Lawmakers are eyeing delivery fees as a new revenue source, with Colorado and Minnesota already charging consumers and other states considering similar levies, prompting concern about regressive costs and local economic fallout.
Never underestimate the government’s ability to tax, especially when a behavior becomes common and visible. People order groceries, meals, and meds to their doors more than ever, and that convenience has caught the attention of budget-hungry legislators. Delivery platforms dominate the market, with DoorDash alone commanding roughly 65% of the delivery marketplace, and states see an easy target for additional revenue.
Right now, Colorado and Minnesota have enacted delivery-related charges, and several others are weighing the idea. Reports say Colorado residents are effectively paying an extra 27% on every e-commerce purchase delivered to the home, while Minnesota imposes a 50-cent fee on certain deliveries. Rhode Island, Nebraska, New York, Maryland, and Washington have all shown varying levels of interest.
It’s misleading to claim delivery levies hit only the affluent who click “buy now.” Seniors, people with disabilities, and those with chronic illnesses often rely on doorstep deliveries for basic needs like prescriptions and groceries. For many, delivery is not a luxury but a necessary service that replaces driving or in-person shopping.
There’s also the matter of double taxation: many of these purchases already carry sales tax, and adding another surcharge compounds the cost. When officials see a trend, they find a way to monetize it, and consumers end up bearing the added expense. That cumulative impact matters most to households on tight budgets.
Higher delivery fees can ripple through the economy. Fewer orders mean fewer runs for drivers, and that directly affects gig workers who depend on flexible deliveries for income. Some of those workers treat deliveries as side income, while others rely on it full time; fewer orders could translate into lost shifts and less take-home pay.

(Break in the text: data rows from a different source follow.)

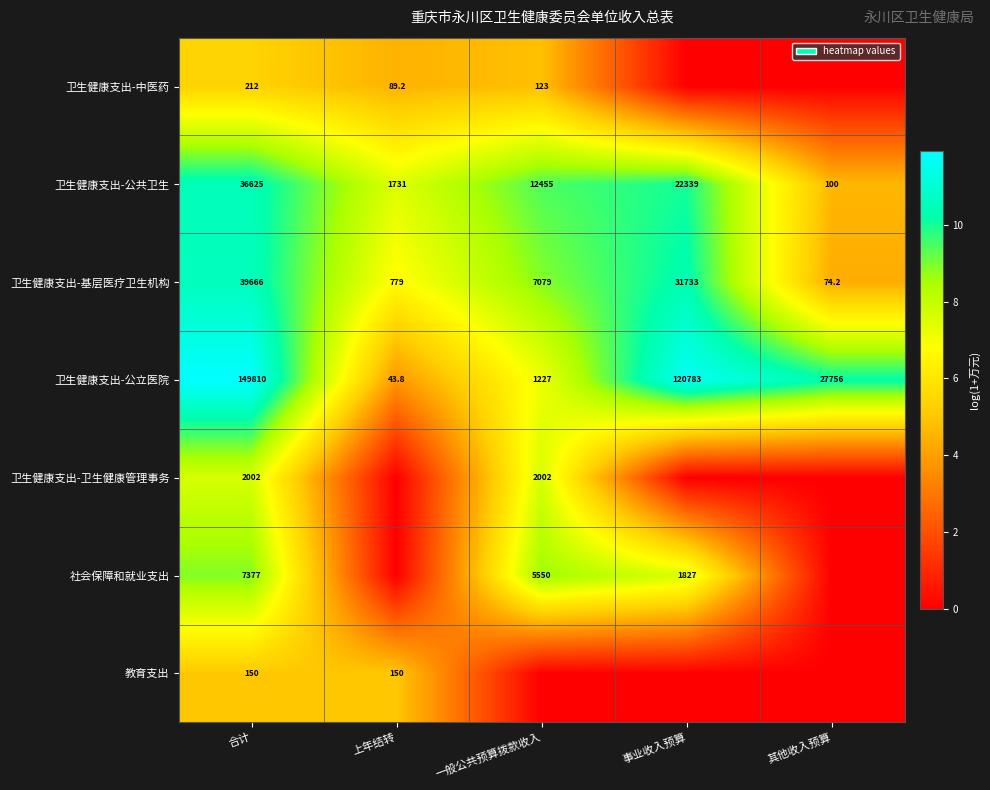

Is the value of 卫生健康支出-公立医院 at 一般公共预算拨款收入 greater than the value of 卫生健康支出-基层医疗卫生机构 at 上年结转?

Yes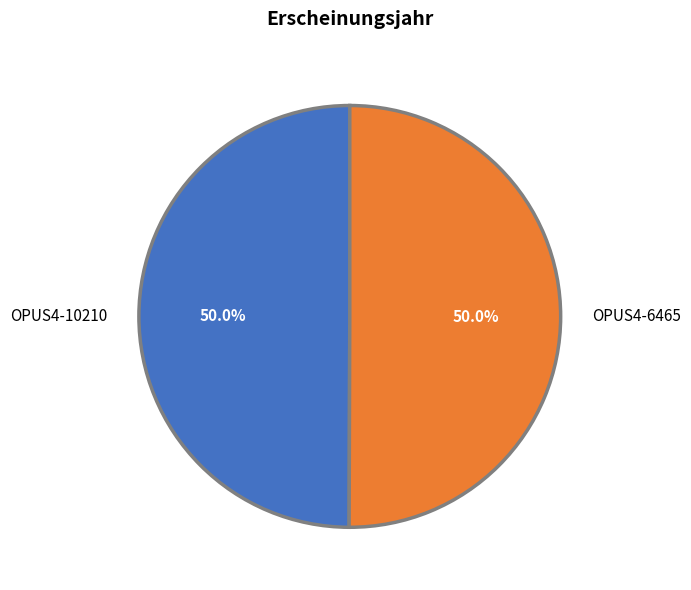

What is the ratio of the value at OPUS4-10210 to the value at OPUS4-6465?

1.0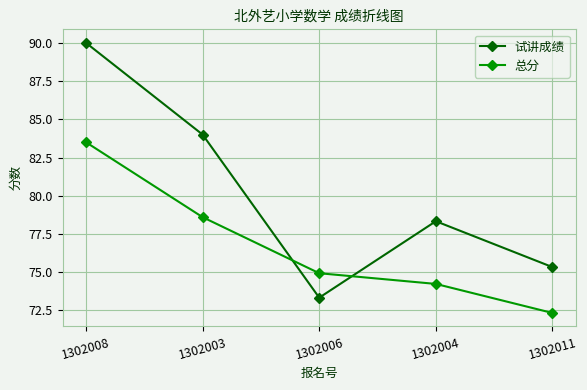

Reading right to left, list all the values displayed in this chart.

试讲成绩: 1302011=75.3	1302004=78.3	1302006=73.3	1302003=84.0	1302008=90.0
总分: 1302011=72.3	1302004=74.2	1302006=74.9	1302003=78.6	1302008=83.5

Restaurants and local vendors feel pressure too when customers reduce delivery orders to avoid fees. Less demand for prepared meals can lead to lower sales at restaurants, which then affects suppliers and the broader local economy. Those ripple effects are not hypothetical; analysts have tried to quantify them.
“Americans are already suffering from record inflation, supply chain shortages, and sky-high prices. The last thing working families need is new, burdensome taxes that would exacerbate these problems by levying higher costs on consumers while hurting workers.”
Independent studies have flagged specific harms tied to Colorado’s retail delivery fees, and some findings are stark. One analysis shows the burden of such fees falls disproportionately on lower-income households, and the economic fallout from taxed meal deliveries can be substantial. Those numbers matter when policy discussions center on fairness versus revenue.
- “The financial burden of retail delivery fees is 6.5 times higher for households with annual incomes under $25,000 compared to those with annual incomes of $200,000 or more.”
- “The reduction of sales, jobs, and wages in restaurants creates additional negative spillover effects along the supply chain and surrounding communities. Incorporating these indirect and induced effects, the imposition of retail delivery fees on freshly prepared meals costs the Colorado economy $26.9 million in annual sales, 367 jobs, and $17.1 million in wages a year.”
Politically, this fits a familiar pattern: as calls for larger government programs grow, lawmakers hunt for revenue streams to fund them. Socialism’s critics point out that expanded benefits must be paid for somehow, and new taxes on visible transactions are an obvious choice for those seeking quick revenue. The delivery tax is an example of that approach.
Beyond the partisan framing, the practical fallout is clear. Working families facing inflation and tight budgets will feel an added sting when everyday convenience items cost more at checkout. Meanwhile, restaurants and delivery drivers face the indirect pain of reduced orders and diminished earnings.
Lawmakers considering delivery levies should weigh the regressivity and supply-chain consequences alongside projected revenue. The debate is about more than a few extra cents at checkout; it’s about who shoulders the burden and how local economies adapt when consumer behavior shifts. As states deliberate, consumers and workers will be the ones to notice the change in their wallets and schedules.